Badlands Crew | New roguelike sim coming from makers of Bomber Crew

badlands crew

Badlands Crew is a post-apocalyptic sim in the vein of Runner Duck’s Bomber Crew and Space Crew. Think of it as a cheeky Mad Max-’em-up.


The Mad Max-’em-up is a hazily-defined genre, largely because we just made it up. Or rather, British developer Rubber Duck has made it up, as it announces Badlands Crew – the latest in its Crew series of enjoyably stressful strategy-management sim hybrids.

Like Mad Max – in particular, the 2015 sequel Mad Max: Fury Road – Badlands Crew is set in a dusty post-apocalyptic world. More specifically, it’s about driving cobbled-together vehicles around in the desert, avoiding sandstorms, repairing and improving your battle wagons, and defeating rival factions in tyre-shredding combat.

Runner Duck’s previous games were all about constantly managing and planning your way through various crises, whether as the commander of a WWII bomber (in Bomber Crew) or as the Shatner-esque captain of an interstellar craft (Space Crew). Badlands Crew looks like a brilliantly logical continuation of the formula, with the vehicle management extended to a hulking battle wagon and its motley crew of drivers and warriors.

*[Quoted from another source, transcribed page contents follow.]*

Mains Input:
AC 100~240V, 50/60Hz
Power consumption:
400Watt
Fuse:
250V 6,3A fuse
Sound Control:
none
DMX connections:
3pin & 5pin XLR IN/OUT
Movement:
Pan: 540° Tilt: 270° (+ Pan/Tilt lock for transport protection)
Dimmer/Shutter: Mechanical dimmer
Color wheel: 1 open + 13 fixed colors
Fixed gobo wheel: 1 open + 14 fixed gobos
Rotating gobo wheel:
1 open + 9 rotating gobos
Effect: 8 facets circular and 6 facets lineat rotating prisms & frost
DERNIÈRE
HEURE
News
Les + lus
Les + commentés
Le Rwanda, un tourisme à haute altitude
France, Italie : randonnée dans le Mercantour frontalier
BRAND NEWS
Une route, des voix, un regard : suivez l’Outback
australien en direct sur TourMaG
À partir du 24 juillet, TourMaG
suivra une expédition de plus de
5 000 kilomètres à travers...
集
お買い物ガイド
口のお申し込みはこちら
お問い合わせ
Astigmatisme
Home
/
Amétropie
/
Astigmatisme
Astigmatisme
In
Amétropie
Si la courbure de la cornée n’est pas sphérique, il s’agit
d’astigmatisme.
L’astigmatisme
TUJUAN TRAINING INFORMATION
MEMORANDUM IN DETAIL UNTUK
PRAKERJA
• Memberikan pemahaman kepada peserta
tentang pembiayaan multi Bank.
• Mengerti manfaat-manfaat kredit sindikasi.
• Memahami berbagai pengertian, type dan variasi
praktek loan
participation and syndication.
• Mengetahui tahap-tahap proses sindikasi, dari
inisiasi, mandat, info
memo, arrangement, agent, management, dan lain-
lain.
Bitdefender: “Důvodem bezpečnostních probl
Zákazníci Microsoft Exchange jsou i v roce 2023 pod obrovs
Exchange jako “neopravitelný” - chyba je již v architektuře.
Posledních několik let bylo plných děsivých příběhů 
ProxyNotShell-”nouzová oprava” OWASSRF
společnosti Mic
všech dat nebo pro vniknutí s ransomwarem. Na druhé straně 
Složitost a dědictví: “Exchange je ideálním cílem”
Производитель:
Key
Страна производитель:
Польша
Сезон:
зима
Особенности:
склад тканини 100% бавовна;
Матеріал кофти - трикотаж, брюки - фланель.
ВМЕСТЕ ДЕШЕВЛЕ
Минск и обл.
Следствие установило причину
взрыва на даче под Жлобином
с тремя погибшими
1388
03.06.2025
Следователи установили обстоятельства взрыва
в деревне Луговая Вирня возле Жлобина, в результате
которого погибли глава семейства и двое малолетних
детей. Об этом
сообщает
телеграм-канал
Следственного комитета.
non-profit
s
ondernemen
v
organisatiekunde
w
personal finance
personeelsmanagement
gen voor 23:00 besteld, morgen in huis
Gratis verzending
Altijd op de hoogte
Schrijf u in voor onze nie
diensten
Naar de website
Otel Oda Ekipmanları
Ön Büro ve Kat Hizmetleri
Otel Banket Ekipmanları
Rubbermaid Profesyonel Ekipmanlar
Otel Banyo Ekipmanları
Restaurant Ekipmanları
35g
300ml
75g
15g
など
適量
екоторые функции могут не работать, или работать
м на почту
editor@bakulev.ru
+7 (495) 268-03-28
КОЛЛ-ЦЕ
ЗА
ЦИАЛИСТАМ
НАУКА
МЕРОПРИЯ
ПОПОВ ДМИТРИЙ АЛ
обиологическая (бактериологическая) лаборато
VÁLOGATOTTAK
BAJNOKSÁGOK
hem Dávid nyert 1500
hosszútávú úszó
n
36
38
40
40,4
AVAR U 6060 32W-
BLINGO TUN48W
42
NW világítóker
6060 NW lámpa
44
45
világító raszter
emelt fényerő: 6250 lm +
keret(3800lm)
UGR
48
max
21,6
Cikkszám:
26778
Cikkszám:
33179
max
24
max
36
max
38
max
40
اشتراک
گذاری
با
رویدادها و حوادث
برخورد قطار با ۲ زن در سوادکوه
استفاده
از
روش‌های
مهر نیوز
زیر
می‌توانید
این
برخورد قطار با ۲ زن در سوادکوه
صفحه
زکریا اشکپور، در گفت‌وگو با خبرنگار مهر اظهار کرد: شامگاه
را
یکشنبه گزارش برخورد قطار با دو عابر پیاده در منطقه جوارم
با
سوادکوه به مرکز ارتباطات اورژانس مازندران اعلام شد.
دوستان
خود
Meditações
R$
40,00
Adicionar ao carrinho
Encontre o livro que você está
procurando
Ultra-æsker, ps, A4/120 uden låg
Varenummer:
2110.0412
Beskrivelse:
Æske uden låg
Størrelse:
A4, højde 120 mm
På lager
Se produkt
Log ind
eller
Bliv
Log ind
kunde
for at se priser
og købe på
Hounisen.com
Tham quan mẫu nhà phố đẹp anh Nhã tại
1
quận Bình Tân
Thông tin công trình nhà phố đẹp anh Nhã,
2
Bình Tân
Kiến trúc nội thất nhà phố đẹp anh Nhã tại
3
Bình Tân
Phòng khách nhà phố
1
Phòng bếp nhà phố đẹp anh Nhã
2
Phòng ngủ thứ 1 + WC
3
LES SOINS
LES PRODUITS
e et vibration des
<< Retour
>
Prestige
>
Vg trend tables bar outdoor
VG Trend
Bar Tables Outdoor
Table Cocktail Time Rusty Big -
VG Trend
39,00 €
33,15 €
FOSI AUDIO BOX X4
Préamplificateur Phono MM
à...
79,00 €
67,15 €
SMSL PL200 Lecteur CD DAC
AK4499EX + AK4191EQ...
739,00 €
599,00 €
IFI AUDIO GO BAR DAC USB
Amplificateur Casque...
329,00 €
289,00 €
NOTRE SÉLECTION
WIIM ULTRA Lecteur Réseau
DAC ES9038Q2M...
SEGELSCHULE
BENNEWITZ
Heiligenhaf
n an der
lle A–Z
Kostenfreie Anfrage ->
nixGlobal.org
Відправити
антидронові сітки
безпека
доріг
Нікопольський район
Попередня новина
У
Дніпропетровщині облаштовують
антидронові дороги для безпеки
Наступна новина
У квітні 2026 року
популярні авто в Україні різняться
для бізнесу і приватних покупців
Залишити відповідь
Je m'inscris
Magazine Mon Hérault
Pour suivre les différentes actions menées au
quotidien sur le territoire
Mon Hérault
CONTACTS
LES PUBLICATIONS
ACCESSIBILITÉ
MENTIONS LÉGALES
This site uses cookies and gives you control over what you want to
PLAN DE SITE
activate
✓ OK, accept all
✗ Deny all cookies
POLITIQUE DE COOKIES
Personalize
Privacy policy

“We’ve taken everything we’ve learnt from Bomber Crew and Space Crew and are working on all new and improved features, which hugely increase the ways players can approach the game,” Runner Duck co-founder Jon Wingrove said in a press release. “With gnarly vehicle combat and its post-apocalyptic setting, we’re aiming to make Badlands Crew the most exciting and successful game in the franchise.”

The previous games’ antic sense of humour is present and correct, with the insistent nods to the Mad Max movies joined by a surprise appearance from those big worm-like things from Dune (or is it Tremors?). The trailer above also hints at some more detail combat/destruction physics than we saw in the earlier Crew games.